DESCRIPTION OF THE TASK -
In the records below, count the lines that have "Raducanu" and answer with the number alone.

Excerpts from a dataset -

===

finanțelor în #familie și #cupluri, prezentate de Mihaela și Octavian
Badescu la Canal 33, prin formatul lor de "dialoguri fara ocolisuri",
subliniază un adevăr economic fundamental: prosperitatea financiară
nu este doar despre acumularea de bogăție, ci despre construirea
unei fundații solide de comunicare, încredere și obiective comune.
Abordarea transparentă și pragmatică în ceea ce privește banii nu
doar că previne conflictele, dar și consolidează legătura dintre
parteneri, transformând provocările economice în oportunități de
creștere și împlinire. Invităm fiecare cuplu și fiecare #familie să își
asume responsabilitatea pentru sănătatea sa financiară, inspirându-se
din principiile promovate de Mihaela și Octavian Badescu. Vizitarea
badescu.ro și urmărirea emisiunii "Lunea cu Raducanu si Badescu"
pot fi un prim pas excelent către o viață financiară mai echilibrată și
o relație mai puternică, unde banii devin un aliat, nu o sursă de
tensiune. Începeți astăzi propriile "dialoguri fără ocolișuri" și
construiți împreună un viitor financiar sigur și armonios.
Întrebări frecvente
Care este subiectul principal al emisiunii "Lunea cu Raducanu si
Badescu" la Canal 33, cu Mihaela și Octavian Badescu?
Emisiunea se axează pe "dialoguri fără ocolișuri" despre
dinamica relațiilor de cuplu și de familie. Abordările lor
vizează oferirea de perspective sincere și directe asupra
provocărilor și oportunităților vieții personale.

===

RESPONSE -
2